Nobody truly knows what makes people happy at work

We can't really measure happiness at work

Here’s a new article on Fast Company purporting, yet again, to conclusively determine what makes people happy at work. This article is based on research from a joint called ‘Expert Market’ and it seems like the four key factors are:

  • Location of the company
  • Gender equity in the workplace/leadership positions
  • Good diversity policies and inclusivity
  • The size and ability to compensate well

If you take this at face value, then take any number of other concepts at face value, it’s clear that no one really knows what makes people happy at work. Let me explain.

1. This is logical: People are individuals; all these studies are aggregates. It’s very hard to say “This is why X-Person does or doesn’t like work!” off a survey. This is the essence of the micro-macro problem in business.

2. What about training? Some of the best-known “Where are the best places to work?” studies and research indicate that organizations which train their employees more — i.e. give them access to skill sets — are usually the places with the happiest employees. That didn’t seem to pop on this Expert Market research.

3. The role of diversity: In reality, we all seek out like-minded, similar individuals — even though we should be pursuing relationships with different kinds of people and exposing ourselves to different ideas. In this SHRM research from earlier in 2015, diversity was way down the list in terms of things that make employees happy or more engaged. I’d assume that’s true. I like working with different kinds of people, but I’d never list diversity at the top of any grouping of “What makes me happy about a job?”

4. Should we even be happy at work? It might be a huge scam, and maybe the point isn’t “being happy” or “having fun” — maybe the point is finding some kind of purpose in the work you do. (That’s not good, because most companies have no idea how to define purpose for their employees.)

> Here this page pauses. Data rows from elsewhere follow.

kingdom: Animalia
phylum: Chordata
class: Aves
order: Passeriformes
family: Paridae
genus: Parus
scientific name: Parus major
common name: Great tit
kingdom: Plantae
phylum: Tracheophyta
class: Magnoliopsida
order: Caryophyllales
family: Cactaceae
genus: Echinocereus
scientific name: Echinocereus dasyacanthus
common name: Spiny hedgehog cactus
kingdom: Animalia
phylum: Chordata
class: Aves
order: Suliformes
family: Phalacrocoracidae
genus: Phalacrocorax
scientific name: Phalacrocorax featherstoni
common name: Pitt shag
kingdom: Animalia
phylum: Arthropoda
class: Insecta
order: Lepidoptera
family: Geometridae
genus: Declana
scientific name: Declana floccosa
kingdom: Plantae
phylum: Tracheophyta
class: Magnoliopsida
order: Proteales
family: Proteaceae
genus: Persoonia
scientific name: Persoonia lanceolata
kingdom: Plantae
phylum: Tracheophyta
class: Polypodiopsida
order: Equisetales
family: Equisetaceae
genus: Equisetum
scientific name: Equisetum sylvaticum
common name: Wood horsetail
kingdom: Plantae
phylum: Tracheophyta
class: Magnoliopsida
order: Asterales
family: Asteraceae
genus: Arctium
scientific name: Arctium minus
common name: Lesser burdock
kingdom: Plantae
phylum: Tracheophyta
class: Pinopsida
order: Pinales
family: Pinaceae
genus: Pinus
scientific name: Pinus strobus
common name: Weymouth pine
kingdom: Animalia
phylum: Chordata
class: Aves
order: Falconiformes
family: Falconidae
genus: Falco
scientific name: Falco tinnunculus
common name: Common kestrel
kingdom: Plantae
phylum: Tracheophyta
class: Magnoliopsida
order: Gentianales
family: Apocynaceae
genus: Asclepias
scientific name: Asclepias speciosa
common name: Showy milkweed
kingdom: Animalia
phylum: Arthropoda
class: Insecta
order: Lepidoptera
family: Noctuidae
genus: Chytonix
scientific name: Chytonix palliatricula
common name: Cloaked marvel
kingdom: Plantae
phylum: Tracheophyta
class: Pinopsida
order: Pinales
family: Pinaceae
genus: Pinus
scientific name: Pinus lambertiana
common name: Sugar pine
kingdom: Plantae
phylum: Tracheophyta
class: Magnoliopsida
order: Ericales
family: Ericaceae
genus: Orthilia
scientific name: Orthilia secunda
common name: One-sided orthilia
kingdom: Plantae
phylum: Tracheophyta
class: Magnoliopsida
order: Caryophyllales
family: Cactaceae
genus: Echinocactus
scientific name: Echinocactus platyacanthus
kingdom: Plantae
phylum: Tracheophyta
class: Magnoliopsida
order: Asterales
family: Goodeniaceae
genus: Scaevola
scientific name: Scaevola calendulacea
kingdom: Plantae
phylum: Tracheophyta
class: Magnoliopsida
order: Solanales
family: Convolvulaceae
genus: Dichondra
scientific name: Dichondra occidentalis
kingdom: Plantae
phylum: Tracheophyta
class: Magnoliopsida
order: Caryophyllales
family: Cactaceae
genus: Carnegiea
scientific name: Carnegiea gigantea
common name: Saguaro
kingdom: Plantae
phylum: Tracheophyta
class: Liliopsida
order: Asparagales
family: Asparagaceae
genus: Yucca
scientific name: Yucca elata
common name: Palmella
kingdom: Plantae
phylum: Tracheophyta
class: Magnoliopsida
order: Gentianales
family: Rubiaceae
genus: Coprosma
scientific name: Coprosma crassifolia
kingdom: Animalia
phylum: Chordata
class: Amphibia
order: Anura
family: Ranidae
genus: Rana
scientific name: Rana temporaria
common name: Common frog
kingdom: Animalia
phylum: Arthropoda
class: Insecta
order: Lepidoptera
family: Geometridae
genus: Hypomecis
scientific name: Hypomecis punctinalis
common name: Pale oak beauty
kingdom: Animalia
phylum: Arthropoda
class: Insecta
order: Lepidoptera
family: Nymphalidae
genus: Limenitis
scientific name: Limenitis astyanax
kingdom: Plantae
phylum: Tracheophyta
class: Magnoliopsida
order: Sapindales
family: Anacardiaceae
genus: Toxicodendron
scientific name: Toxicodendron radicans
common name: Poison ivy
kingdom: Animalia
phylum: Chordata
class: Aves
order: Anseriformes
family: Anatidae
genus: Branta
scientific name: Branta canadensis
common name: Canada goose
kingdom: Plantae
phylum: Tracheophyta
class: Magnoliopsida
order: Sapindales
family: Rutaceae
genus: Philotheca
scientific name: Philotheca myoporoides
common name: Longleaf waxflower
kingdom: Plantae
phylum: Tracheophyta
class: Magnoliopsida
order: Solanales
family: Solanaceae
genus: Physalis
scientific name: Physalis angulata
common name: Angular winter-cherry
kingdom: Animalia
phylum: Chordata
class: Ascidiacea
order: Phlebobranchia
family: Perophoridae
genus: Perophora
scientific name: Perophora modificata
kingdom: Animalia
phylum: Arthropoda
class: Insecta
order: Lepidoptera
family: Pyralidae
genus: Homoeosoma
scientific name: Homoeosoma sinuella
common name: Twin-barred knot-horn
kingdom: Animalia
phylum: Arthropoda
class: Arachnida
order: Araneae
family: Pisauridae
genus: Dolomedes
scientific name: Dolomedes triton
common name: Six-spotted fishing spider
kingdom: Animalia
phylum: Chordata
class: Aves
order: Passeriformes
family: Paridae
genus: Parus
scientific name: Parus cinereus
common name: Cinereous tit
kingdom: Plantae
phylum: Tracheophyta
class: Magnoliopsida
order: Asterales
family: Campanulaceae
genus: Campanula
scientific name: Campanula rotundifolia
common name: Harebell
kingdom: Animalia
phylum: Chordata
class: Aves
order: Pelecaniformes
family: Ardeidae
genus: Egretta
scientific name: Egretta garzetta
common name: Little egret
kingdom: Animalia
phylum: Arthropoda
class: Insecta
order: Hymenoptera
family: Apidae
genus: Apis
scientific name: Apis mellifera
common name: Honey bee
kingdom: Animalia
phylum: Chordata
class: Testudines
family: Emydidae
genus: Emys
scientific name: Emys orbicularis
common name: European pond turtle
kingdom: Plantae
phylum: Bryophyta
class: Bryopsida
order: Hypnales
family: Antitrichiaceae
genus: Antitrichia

5. Is this all a consultant-driven scam? It might be.

Here’s the bottom line on the whole idea of ‘being happy at work’ for me:

  • To most people, work is transactional; you come in, you do a job, they pay you, and you leave and pursue the other aspects of your life with that money.
  • If people wanted work to be transformative, they’d care about things like on-boarding people, promoting people, letting people push ideas or have impact on decisions, etc.
  • Most people want to come, get paid above market, bitch about how busy and important they are, and leave.
  • People might like their co-workers or their boss but I don’t think anyone is trying to use “work” as a source of “happiness,” generally speaking.
  • It’s impossible to study happiness at work conclusively because what defines happiness — or being content — is so different for everyone.

I think organizations have two responsibilities back to the individual at base:

  • Pay them the agreed-upon salary at the agreed-upon times.
  • At the managerial level, attempt to connect the individual’s work back to the bigger work of the organization without just saying “Generating revenue.”

If I had to add a third, it would be:

  • Letting individual employees have a stake in ideation and decision-making

Out of those three, most organizations get the first one right — and that’s about it (and not even all the time!). So again, we come back to a place where really that all that matters is money, finding more money, pursuing money, chasing money, digging for money, paying people more (or not!), and everything that isn’t money-tied falls back by the wayside of “Oh, yea … I think I saw some study about that! But I don’t have time for that stuff; I’m out here chasing revenue targets!”

Until that latter attitude changes among managers — for lack of a better term, until we can inject empathy into management — then very little will change about how “happy” or “engaged” employees are.